French Communist parliamentarian André Gerin, a leading proponent of a ban on full facial veils here, is an old hand at avoiding answering unwelcome questions. One that has become increasingly difficult for him is whether France should prohibit Muslim women here from wearing the veils, known as burqas and niqabs, as a way to combat Islamic fundamentalism. He got a real grilling about this on Europe 1 radio today. After ducking the persistent question “will you propose a legal ban?” several times, he finally admitted that, well … uh … there wouldn’t be a ban after all. There would be “recommendations” that could be supported by Muslim leaders here, i.e. would not include the ban they oppose. (Photo: André Gerin supports striking firemen, 4 Feb 1999/Robert Pratta)
It looks like anything else said about this topic from here on in is simply hot air — and Gerin generated a lot of that, too. He first tried to brush off the Europe 1 questioner by responding that nobody appearing before the parliamentary inquiry he heads has spoken up for these head-to-toe coverings. Fine, but that’s not an answer. Behind this fashion of “walking coffins” was “a fundamentalist drift” he was determined to combat, he went on. The goal, he added with rising rhetorical stakes, was to launch “a great public action against the stranglehold Islamic fundamentalism has in certain areas of our country, especially over women.” The National Assembly should pass “a law of liberation (of women),” he declared. But it would only contain “recommendations” that he didn’t elaborate on.

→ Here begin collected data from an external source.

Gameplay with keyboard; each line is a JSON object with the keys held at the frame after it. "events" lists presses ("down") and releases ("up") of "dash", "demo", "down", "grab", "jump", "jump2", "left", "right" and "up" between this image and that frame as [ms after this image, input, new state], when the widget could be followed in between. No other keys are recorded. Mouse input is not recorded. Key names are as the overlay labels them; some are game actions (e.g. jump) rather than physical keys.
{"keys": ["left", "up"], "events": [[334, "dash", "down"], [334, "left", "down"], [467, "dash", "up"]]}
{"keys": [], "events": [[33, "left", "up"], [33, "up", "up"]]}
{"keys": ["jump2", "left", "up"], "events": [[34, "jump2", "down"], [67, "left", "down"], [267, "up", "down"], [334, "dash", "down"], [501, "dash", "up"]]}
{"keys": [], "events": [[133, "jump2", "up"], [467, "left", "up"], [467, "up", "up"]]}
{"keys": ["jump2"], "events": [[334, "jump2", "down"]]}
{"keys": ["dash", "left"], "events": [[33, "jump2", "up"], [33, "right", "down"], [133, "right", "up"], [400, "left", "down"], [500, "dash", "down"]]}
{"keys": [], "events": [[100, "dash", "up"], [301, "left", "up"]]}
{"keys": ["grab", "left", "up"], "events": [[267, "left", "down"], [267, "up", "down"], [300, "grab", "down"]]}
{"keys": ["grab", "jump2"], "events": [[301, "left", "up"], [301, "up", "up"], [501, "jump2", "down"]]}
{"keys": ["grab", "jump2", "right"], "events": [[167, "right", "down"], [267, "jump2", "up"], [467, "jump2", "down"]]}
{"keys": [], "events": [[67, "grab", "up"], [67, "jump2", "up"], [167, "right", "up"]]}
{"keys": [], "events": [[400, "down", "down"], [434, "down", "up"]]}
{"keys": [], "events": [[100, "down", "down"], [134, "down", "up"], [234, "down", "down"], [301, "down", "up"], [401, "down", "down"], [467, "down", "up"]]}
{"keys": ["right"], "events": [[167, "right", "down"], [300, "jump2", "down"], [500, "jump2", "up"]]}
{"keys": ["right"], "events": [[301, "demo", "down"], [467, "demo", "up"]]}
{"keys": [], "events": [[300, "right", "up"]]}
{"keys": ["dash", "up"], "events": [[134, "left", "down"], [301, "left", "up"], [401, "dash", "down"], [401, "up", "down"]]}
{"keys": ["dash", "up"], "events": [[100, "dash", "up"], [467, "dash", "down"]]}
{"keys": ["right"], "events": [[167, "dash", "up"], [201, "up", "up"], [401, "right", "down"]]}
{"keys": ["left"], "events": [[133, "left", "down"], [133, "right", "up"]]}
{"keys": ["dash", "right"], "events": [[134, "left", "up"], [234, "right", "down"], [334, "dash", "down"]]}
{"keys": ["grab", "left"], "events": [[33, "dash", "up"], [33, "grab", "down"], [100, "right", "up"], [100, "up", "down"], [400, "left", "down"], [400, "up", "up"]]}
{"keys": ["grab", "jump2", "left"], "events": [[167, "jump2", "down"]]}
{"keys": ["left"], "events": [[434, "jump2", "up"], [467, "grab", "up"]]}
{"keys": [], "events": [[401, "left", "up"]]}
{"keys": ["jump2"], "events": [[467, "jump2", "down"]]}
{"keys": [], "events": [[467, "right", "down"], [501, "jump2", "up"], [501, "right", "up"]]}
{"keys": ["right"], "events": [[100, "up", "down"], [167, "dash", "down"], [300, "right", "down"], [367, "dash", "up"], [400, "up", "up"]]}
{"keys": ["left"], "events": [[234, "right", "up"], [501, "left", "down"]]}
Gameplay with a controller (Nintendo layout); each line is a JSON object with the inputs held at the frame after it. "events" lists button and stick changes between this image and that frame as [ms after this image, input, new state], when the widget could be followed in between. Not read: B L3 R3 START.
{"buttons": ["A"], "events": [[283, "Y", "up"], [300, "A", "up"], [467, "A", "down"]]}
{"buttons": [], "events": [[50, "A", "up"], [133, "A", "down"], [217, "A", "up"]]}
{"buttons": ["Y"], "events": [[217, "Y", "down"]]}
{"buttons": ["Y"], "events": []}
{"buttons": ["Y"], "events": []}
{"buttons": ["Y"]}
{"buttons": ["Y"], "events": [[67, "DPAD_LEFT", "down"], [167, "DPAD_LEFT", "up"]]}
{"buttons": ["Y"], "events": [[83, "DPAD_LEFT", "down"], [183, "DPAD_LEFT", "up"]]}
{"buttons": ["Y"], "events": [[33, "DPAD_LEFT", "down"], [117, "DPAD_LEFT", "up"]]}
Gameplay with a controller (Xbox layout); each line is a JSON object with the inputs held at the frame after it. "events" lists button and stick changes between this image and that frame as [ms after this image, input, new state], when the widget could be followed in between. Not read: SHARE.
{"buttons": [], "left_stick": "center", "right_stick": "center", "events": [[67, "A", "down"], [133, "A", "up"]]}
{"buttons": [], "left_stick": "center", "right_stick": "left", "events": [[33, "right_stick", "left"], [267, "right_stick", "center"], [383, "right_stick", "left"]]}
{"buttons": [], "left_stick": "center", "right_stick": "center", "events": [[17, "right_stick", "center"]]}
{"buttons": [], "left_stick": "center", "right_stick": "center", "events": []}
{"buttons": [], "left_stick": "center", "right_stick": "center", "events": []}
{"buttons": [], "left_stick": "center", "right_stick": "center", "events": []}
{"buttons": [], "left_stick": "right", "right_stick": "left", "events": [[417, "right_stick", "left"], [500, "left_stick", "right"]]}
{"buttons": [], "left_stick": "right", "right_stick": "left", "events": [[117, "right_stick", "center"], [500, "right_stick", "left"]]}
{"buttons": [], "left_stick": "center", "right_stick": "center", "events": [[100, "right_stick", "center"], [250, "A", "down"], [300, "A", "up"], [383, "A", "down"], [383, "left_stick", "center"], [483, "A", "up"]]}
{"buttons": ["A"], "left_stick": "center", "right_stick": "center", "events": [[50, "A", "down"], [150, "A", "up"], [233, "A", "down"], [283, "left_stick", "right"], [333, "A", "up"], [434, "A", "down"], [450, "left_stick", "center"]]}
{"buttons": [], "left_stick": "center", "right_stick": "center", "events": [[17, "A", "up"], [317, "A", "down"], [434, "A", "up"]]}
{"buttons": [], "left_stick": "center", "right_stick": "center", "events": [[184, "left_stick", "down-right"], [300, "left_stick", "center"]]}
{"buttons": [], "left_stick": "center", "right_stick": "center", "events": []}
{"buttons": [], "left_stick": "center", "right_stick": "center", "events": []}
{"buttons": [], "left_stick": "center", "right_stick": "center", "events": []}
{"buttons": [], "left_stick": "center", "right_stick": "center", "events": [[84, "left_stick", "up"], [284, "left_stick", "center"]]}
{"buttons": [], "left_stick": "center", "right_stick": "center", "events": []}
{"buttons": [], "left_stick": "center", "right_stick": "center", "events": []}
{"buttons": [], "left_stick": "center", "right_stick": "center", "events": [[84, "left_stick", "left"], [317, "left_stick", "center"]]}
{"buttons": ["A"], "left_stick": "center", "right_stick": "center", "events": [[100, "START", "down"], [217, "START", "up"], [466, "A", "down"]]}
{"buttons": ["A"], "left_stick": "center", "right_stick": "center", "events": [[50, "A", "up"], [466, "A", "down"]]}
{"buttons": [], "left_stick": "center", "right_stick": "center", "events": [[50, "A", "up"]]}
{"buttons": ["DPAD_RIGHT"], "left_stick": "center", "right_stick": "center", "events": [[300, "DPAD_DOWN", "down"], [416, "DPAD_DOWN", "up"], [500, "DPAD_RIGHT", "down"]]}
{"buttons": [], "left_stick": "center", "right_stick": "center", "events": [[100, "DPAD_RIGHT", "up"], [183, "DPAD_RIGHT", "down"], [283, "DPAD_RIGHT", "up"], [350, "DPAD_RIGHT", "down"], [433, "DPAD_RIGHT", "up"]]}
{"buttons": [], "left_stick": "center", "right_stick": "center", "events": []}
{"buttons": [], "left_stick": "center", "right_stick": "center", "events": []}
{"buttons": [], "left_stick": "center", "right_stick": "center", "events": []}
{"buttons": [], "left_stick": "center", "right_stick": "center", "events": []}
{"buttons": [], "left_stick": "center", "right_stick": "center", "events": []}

President Nicolas Sarkozy has been raising the volume as well. “France is a country that has no place for the burqa or the subjugation of women — not under any pretext, any condition or any circumstance,” he declared on Thursday in a speech about France’s national identity. But he also didn’t say how France would translate this into practice. (Photo: President Sarkozy, 12 Nov 2009/Philippe Desmazes)
Sarkozy gave no further details because Gerin’s panel, which meets weekly and is due to issue a report in early January, has the task of scouting out the next step. The National Assembly should then follow up with a law based on the report. That’s the way it worked back in 2004 after a similar panel led by parliamentarian Bernard Stasi ended up with a proposal that included a law banning headscarvesin state schools.